# going rates



## 204taper (Feb 12, 2013)

Hi im new here i was curious i am from northern mb...not isolated or anything...i am trying to figure out the going rates for doing a commercial job i am looking for pricing on hanging drywall taping finishing per s/f or by l/f...the job details are as follows...1 st its commercial...space is 38' 6''x 14''x12'' all type ''x'' 5/8ths drywall stand up with a 8'x5'1'' bathroom and also has 10 outside corners @12'...can someone give me a rough guestimate on what is too much for this job?>...thanks:thumbup:


----------



## 204taper (Feb 12, 2013)

opps and no celinings


----------



## Arey85 (Jan 2, 2010)

56 million dollars is too much for that job. But that's just a guesstimate. And no celinings??? That's a tough one...


----------



## moore (Dec 2, 2010)
···
* **Task requirements**:
[1] Name every distinct username that heads a post in the drywall going-rates thread.
[2] Carry the drywall going-rates thread forward from the point where it stops.

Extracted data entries
···
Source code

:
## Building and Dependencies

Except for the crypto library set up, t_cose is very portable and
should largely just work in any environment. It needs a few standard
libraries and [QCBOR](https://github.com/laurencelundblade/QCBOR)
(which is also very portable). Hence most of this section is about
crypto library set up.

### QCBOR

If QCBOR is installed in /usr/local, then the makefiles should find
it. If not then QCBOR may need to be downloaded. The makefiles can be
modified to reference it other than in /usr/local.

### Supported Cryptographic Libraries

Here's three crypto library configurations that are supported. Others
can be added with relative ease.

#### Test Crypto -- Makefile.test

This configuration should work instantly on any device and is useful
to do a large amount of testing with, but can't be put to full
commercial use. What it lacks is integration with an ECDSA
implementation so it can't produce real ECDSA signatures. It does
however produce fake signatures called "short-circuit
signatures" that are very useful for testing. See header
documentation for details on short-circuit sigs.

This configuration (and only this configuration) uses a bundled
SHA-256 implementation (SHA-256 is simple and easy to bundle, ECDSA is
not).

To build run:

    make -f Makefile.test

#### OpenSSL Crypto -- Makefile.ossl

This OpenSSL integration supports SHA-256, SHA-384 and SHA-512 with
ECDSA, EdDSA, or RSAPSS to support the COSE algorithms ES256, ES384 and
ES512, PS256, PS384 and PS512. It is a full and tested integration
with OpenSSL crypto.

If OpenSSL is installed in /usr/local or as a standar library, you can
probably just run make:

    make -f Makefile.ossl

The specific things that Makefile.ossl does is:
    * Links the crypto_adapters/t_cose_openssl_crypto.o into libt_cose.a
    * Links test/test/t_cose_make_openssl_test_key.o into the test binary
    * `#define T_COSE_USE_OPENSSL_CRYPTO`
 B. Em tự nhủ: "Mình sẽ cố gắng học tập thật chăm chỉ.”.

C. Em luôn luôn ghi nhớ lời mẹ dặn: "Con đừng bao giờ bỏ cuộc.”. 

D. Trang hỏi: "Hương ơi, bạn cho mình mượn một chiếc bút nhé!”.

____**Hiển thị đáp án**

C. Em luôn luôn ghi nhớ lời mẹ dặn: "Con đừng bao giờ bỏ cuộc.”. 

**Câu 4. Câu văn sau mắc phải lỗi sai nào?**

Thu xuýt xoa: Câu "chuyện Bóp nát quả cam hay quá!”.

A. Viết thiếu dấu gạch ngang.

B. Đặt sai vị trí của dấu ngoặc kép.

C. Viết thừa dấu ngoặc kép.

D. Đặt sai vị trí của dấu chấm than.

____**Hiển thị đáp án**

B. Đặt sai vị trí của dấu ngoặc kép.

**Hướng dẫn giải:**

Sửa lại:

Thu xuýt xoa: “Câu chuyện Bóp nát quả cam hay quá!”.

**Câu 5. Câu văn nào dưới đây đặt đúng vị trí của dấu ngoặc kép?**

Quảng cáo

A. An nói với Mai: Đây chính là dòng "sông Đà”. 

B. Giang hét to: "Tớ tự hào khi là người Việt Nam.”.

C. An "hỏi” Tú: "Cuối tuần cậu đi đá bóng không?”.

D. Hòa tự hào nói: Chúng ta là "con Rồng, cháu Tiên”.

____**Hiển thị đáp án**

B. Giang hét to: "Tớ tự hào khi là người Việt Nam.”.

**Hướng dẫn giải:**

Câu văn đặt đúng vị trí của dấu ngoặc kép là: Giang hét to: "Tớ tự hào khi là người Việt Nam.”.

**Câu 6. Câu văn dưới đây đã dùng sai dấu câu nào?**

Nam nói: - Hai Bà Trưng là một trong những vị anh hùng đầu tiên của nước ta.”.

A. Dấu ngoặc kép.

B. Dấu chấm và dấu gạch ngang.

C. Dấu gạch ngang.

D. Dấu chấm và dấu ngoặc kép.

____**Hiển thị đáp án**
···
* **Answers by task**:
[1] 204taper, Arey85, moore

[2]
Arey85 said:


> 56 million dollars is too much for that job. But that's just a guesstimate. And no celinings??? That's a tough one...


 Low baller!:whistling2:


----------



## Mr.Brightstar (Dec 2, 2011)

Arey85 said:


> 56 million dollars is too much for that job. But that's just a guesstimate. And no celinings??? That's a tough one...


Shouldn't he know that.


----------



## Rusty (Feb 13, 2013)

I will do it for 55 million, 
but you have to sand it.


----------



## gordie (Nov 6, 2012)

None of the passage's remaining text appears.